Die Artefakte bei ATI-Tool sind ein deutlicher Fakt...


----------



## Jan-Frederik Stieler (13. April 2007)

Okay dann muß ich mich wohl damit abfinden. Wenn ich mir jetzt eine kaufen muß was würdet ihr mir den empfehlen? Hab aber leider noch kein PCIE auf meinem Board.
Wäre auch einer NVIDA nicht abgeneigt, eigentlich sogar eher zugeneigt nach dem Mist mit der ATI Karte jetzt. Ist die erste in einer Reihe Grafikkarten die mir abgeraucht ist.


----------



## Raubkopierer (13. April 2007)

Also die beste Nvidia-Karte die es gibt ist die Geforce 7950GT... die preiswerteste Variante dieses Chips kostet bei Alternate.de momentan 222€
Und ist technisch gesehen auch besser als eine ATI-Karte zum gleichen Preis.. besonders was die Pixelpipelines betrifft...


----------



## michaelwengert (13. April 2007)

Meine Radeon 9800 hatte damals genau das selbe Problem.
Auch erst nach Ablauf der Garantiezeit..
Hatte auch nicht übertaktet oder so.

Hab mich dann damit abgefunden und halt ne neue gekauft


----------



## Jan-Frederik Stieler (13. April 2007)

Die Geforce 7950GT hat aber doch einen PCIe Anschluß wenn ich das jetzt richtig gesehen habe und das unterstützt mein Motherboard noch nicht.
Die Frage die sich mir auch imemr stellt ist welchen Chipsatzherrsteller man den am besten  für die jeweilige GK wählt?

Gruß


----------



## Raubkopierer (13. April 2007)

Der Hersteller ist eigentlich egal... kommt drauf an, welcher Chip, wie schnell, mit wiviel Pipes verbaut ist und welche Speicherart genutzt wird...

nd es gibt die Geforce 7950GT für AGP... einmal mit 256MB und einmal mit 512MB VRAM

Allerdings solltest du die Karte anhand deiner CPU aussuchen... eine gute Karte bringt nicht viel, wenn die CPU zu langsam ist um die Spiele, die mit der Karte möglich wären, auch zu nutzen... deswegen hier eine Liste an der du dir eine Karte aussuchen kannst, die deinen Ansprüchen genügt.


----------



## Jan-Frederik Stieler (13. April 2007)

Hab auch grad die Geforce 7950GT als AGP gefunden. Also hab einen P4 HT 3,2GH und 1GB Ram also daran dürfte es eigentlich nicht scheitern. Gut etwas mehr Ram könnte ich gebrauchen aber kostet halt auch Geld  .

- _ZU BEARBEITENDE AUFGABEN_
#1 Wie viel kostet laut der Forendiskussion die preiswerteste Variante der Geforce 7950GT momentan bei Alternate.de?
#2 Schreiben Sie aus der Forendiskussion den Abschnitt zwischen „Also die beste“ und „übertaktet oder so.“ einschließlich ab.
Die Zeilen weiter unten werden für die Bearbeitung nicht benötigt.

Gespeicherte Dateneinträge:

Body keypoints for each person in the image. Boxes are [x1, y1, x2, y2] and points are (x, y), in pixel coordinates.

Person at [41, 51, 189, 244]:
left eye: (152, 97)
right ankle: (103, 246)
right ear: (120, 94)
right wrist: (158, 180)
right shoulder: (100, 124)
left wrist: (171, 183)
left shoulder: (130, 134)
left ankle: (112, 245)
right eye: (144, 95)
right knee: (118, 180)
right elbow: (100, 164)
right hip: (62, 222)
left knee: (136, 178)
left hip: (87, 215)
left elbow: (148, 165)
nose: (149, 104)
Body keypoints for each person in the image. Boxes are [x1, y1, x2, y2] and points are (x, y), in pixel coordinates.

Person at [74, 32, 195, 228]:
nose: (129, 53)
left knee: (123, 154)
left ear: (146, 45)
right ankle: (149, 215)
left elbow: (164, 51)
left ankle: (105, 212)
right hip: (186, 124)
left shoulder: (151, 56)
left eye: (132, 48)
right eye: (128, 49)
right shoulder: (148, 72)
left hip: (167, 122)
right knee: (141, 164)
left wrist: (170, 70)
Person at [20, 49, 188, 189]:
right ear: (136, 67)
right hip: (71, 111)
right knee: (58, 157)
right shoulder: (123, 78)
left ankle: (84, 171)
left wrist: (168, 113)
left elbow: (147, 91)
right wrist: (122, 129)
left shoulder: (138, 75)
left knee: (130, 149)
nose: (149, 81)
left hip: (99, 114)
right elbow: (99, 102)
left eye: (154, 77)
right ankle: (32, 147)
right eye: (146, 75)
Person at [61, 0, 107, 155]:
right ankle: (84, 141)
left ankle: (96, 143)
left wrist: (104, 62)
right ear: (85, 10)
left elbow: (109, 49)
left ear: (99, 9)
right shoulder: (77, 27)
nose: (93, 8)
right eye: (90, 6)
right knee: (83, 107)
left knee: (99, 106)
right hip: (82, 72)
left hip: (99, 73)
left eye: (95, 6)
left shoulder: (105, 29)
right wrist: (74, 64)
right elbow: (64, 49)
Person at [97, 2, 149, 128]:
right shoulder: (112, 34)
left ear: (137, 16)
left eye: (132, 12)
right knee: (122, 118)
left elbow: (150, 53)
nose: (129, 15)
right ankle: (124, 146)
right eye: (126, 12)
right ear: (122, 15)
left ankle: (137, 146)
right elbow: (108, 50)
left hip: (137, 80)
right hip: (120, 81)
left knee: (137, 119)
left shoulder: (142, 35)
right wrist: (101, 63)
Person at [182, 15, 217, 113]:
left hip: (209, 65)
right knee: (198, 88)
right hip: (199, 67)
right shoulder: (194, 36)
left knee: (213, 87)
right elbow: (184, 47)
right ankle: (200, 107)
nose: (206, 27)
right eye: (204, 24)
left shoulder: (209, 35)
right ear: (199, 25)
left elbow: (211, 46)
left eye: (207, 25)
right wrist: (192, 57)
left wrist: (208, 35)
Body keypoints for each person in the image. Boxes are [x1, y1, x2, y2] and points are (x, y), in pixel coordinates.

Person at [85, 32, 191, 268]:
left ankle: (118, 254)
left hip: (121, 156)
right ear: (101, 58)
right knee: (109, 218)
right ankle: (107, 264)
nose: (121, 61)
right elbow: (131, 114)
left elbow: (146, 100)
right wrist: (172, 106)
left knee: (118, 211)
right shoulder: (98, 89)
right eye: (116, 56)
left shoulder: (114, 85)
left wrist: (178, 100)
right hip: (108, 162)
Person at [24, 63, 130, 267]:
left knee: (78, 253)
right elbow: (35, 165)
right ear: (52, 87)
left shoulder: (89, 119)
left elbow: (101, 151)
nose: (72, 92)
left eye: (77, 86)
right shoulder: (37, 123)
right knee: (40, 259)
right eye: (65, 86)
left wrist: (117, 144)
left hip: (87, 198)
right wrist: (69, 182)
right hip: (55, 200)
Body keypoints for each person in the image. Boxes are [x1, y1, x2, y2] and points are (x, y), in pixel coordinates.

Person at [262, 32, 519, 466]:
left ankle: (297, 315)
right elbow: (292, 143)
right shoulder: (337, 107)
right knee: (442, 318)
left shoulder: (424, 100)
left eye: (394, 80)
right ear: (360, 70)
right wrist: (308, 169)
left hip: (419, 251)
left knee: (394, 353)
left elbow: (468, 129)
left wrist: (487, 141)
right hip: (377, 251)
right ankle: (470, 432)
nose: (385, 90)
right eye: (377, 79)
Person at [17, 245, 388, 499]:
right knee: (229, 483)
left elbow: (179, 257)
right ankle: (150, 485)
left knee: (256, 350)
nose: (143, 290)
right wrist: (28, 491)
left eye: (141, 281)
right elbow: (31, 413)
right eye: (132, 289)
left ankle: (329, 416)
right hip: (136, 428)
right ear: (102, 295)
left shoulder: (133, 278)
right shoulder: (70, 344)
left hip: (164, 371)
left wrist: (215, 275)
* * *
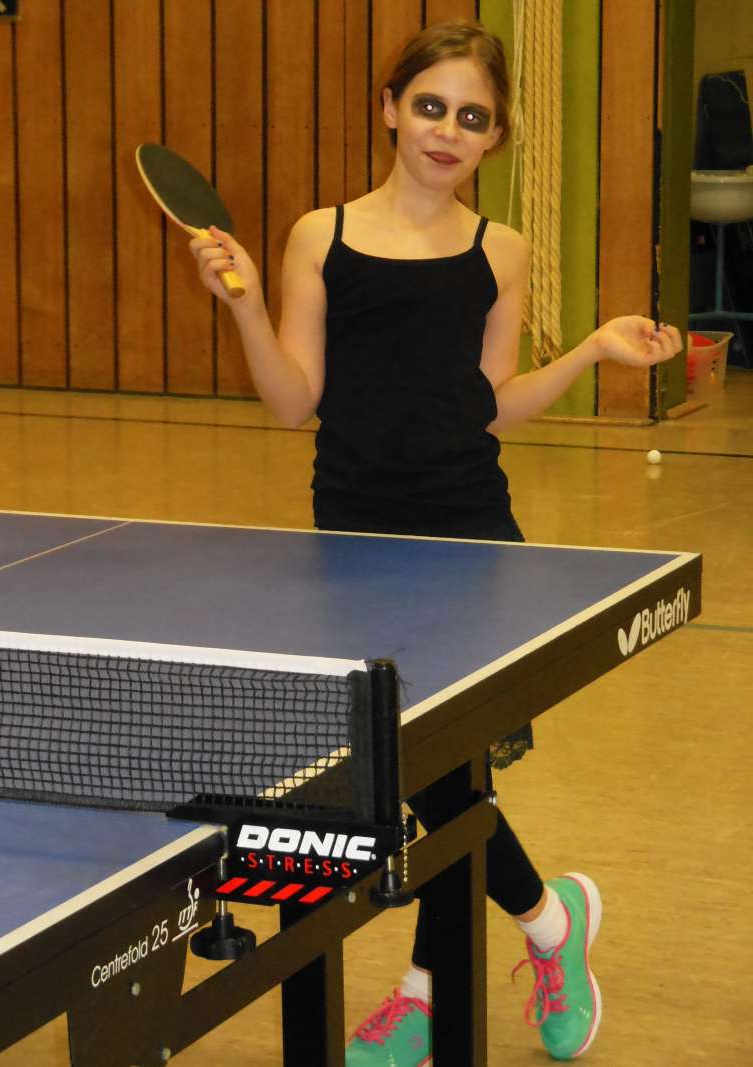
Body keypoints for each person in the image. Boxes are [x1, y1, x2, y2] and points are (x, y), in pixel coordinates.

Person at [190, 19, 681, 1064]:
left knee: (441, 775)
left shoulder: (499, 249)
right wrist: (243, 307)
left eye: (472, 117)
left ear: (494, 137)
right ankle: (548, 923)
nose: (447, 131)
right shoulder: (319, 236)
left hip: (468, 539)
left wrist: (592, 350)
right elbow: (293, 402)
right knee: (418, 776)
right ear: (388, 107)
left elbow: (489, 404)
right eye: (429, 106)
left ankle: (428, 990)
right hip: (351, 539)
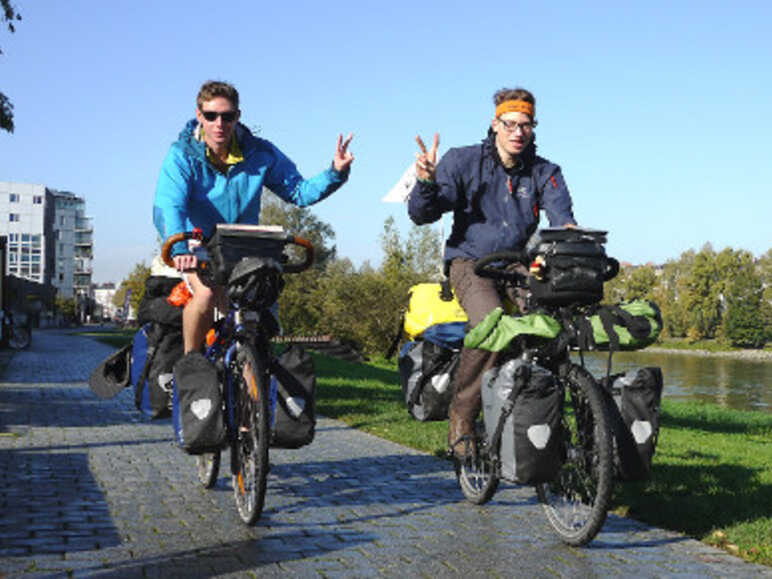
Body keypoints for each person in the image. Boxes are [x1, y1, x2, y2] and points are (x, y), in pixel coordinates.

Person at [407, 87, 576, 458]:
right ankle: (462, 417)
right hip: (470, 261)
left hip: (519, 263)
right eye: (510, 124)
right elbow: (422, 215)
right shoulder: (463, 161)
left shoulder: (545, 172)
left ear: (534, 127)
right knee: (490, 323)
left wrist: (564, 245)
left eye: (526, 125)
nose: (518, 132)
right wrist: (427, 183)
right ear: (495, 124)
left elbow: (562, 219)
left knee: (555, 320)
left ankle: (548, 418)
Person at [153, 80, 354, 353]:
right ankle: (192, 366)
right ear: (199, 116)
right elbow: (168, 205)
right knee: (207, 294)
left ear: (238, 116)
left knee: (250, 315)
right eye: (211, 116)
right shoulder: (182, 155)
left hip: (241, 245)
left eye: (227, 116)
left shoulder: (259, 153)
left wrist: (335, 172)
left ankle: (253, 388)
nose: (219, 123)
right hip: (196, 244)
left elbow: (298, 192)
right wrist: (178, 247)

- _LÖSUNGEN JE AUFGABE_
#1 222€

#2
Also die beste Nvidia-Karte die es gibt ist die Geforce 7950GT... die preiswerteste Variante dieses Chips kostet bei Alternate.de momentan 222€
Und ist technisch gesehen auch besser als eine ATI-Karte zum gleichen Preis.. besonders was die Pixelpipelines betrifft...


----------



## michaelwengert (13. April 2007)

Meine Radeon 9800 hatte damals genau das selbe Problem.
Auch erst nach Ablauf der Garantiezeit..
Hatte auch nicht übertaktet oder so.